■ ASSIGNMENT ■
Below are records; report the number of lines in them that include the word "Ayrıca", with no other text.

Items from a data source
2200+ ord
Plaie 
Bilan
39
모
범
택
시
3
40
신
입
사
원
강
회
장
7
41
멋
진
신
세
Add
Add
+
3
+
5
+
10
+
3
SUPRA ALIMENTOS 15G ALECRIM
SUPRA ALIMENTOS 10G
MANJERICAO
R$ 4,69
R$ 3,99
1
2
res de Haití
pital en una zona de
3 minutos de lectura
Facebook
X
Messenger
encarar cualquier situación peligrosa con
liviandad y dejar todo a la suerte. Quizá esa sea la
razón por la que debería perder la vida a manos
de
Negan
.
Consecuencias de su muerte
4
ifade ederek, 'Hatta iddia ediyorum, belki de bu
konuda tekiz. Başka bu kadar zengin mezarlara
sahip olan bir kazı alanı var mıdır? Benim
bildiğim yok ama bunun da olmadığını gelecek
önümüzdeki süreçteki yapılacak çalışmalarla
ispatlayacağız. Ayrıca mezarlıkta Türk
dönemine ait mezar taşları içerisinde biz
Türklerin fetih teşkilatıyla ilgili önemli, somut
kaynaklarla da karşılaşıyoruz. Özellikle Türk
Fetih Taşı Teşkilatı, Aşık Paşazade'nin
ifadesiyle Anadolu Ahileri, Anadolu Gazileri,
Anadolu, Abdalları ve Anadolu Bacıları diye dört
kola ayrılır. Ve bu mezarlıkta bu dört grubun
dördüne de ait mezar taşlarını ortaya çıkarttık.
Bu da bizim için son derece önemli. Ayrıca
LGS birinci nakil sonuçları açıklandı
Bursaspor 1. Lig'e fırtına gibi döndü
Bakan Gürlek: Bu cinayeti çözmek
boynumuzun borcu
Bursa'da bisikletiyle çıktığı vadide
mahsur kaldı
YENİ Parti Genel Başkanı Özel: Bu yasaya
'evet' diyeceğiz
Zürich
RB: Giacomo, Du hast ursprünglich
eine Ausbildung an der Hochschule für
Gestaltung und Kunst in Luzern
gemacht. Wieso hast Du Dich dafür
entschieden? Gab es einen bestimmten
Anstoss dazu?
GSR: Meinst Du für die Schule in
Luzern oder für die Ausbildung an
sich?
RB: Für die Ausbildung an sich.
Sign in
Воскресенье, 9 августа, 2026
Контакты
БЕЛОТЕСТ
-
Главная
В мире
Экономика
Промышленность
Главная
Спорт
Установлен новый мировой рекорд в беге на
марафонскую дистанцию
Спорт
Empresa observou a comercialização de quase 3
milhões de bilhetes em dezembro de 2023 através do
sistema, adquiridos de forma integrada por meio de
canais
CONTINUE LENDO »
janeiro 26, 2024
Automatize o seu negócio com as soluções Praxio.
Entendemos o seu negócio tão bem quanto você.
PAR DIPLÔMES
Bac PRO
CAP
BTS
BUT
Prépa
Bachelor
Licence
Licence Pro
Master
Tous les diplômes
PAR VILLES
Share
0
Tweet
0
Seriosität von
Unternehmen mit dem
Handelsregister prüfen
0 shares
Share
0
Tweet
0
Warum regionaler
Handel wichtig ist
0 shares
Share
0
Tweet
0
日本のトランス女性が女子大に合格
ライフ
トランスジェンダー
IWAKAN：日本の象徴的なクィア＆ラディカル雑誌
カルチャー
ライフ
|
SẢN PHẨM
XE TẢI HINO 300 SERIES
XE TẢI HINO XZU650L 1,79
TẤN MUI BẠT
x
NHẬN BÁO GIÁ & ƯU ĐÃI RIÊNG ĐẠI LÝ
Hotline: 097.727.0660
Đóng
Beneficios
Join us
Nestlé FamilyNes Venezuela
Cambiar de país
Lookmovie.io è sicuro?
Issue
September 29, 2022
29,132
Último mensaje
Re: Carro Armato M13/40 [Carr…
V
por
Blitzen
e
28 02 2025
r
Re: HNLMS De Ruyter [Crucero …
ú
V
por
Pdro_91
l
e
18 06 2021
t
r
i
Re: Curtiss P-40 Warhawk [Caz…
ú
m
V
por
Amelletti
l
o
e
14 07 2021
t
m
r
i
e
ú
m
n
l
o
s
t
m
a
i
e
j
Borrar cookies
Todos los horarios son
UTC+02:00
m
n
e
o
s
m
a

■ SOLUTION TO THE EXERCISE ■
2